It's early morning.
I have tea, I have work to do, I have work that won't get done, and I have a sleeping child upstairs. The house is in ok shape, nothing about an hour won't work through tonight to deal with everything. AC's memory box is by the door, ready to go to school to show to his Bereavement Group. He is the only one with a box, so the adults would like him to show as much as he is ready to show so that the other children can think about making one. He is excited, but nervous - what if he gets upset? He loves Rich - what if he forgets something? What if the other children laugh at what is in there?
I held him, and told him it would all be fine. That he might get upset, and that just means that he is in touch with how he feels, that it shows how much he loves Rich, that it's ok. That he might forget something, but if I does I am just in main building, and I can and will help. That no-one will laugh, and if they do, then we should be glad, because it means they don't know how sad the AC really is inside, and that means we are doing a good job. Game Face on baby!

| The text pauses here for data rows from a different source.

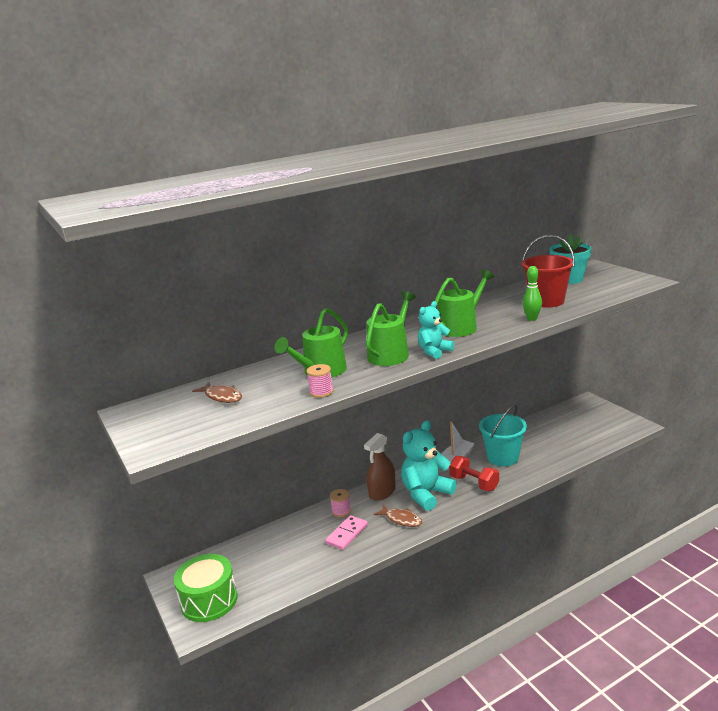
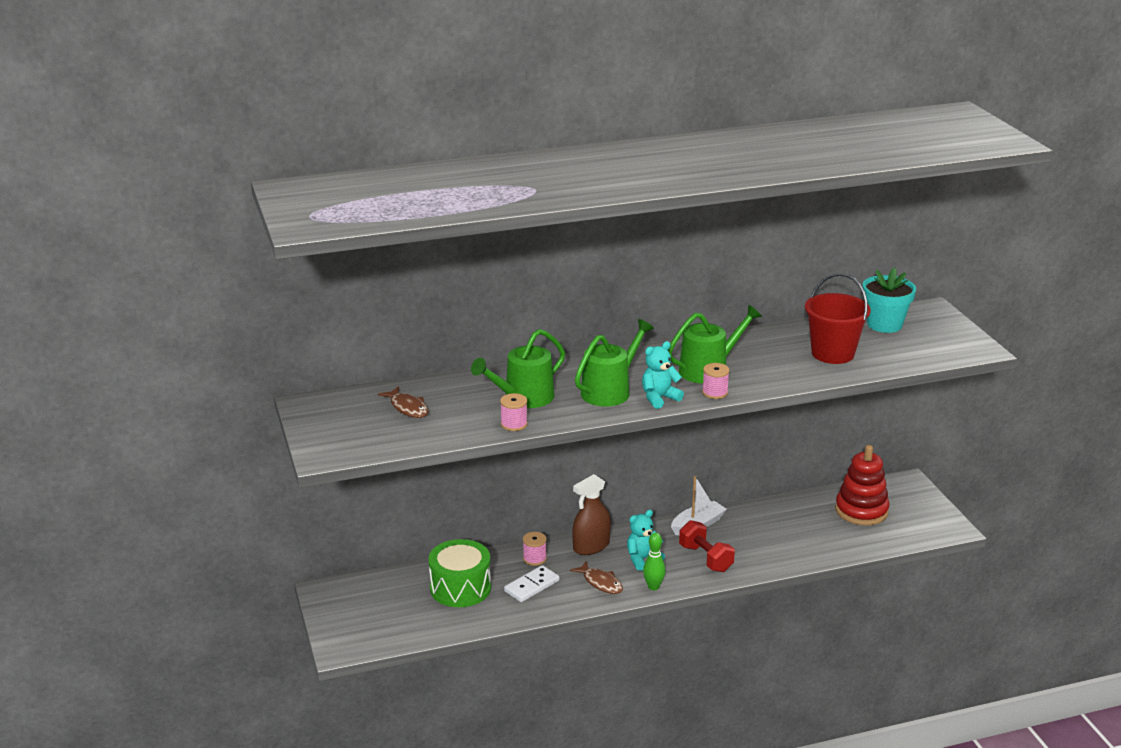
camera: 10 degrees right, 5 degrees up
green drum [174,554,238,622] -> green drum moved to [429,539,491,607]
pink domino [325,515,368,550] -> white domino [504,565,560,602]
turquoise teddy bear [401,420,457,511] -> turquoise teddy bear [627,510,665,571], size x0.57
turquoise bucket [479,404,527,466] -> none
green bowling pin [523,266,542,321] -> green bowling pin moved to [643,533,666,590]
none -> pink spool [702,363,730,399]
none -> red stacking toy [835,445,889,526]

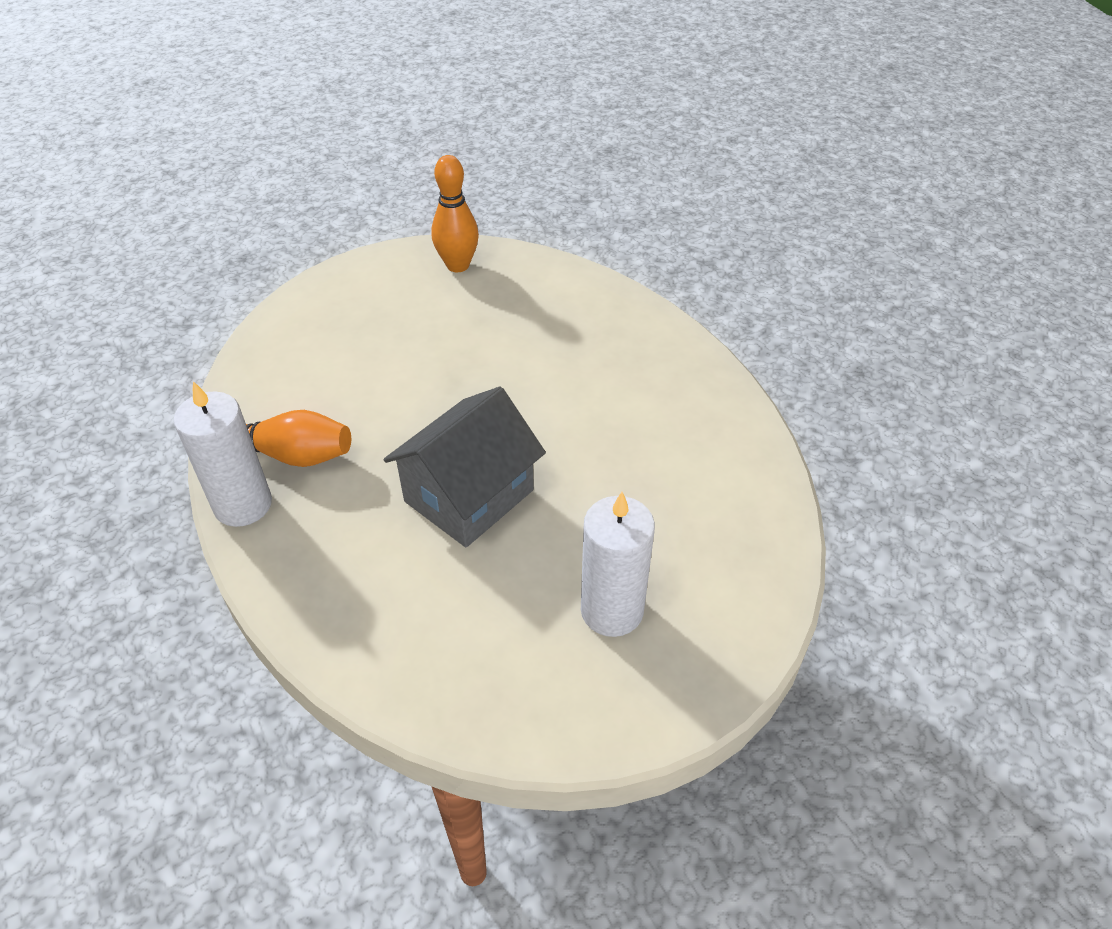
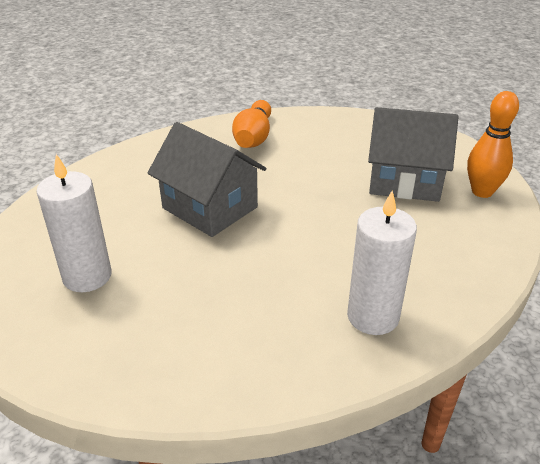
camera: 90 degrees right, 10 degrees down
white candle [174,381,272,527] -> white candle moved to [347,190,417,335]
none -> grey house [368,107,459,202]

The other exciting news is that we bought electric toothbrushes yesterday. I know. Rock and Roll. And I was bought perfume yesterday, by someone who had been abroad and come back. It's a Chanel one, called Chance. I felt special, that he would think of me whilst abroad. He knows the situation, he knows that the AC is the focus of my life right now, as he works through this, and that when he has (and I mean worked through this, not got over it, because no child ever truly gets over being separated from someone they love like this.) then there might be room for something more. But I won't be doing anything about it all anytime soon. He understands that, which is nice.
And so to work. Another half term starts. We're getting there.
Like I told my mother last night. We have 2 options. We can smile, or we can laugh. There's no room for anything else.